FIFA has hired the ex-FBI chief's investigative agency, Freeh Group International Europe, to work on the probe and Caribbean federations have been asked to attend interviews in Miami on Tuesday and Wednesday, a Caribbean football source told Reuters on Monday.

But the choice of a high-profile American to head the probe has led at least one Caribbean football federation to ask Blatter to intervene.

"The investigation is tainted and biased and clearly has a U.S. driven agenda," a federation official wrote in a letter to FIFA seen by Reuters.

The official said there were "two America complainants, an American investigator, an investigation and an interrogation being conducted on American soil while FIFA remains a Swiss registered entity and none of the persons under investigation being U.S. citizens"

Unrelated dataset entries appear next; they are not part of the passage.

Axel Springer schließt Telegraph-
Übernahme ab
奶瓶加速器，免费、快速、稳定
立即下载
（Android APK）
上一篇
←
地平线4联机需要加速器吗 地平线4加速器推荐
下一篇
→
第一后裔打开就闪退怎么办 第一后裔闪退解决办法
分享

The letter asked FIFA President Sepp Blatter to replace Freeh with a "truly independent investigator and secure a neutral venue for the interview of any Caribbean Football Union member other than the United States of America."

Three members of the Caribbean Football Union (CFU) - president Jack Warner and staff members Debbie Minguell and Jason Sylvester - were provisionally suspended by FIFA's Ethics Committee pending a full inquiry into the events surrounding a meeting in the Caribbean with Asian football chief Mohamed Bin Hammam.

The report to FIFA's Ethics Committee was initiated by American Chuck Blazer, general secretary of CONCACAF, the regional body for football in North and Central America and the Caribbean.

Barbadian Lisle Austin, who replaced Warner as interim president of CONCACAF, was suspended by that body's executive committee on Friday and Honduran Alfredo Hawit was appointed to replace him.

Jamaican Horace Burrell remains a member of the executive but his name has not featured in statements, such as the one suspending Austin, which have been issued in the name of the 'majority of the executive'.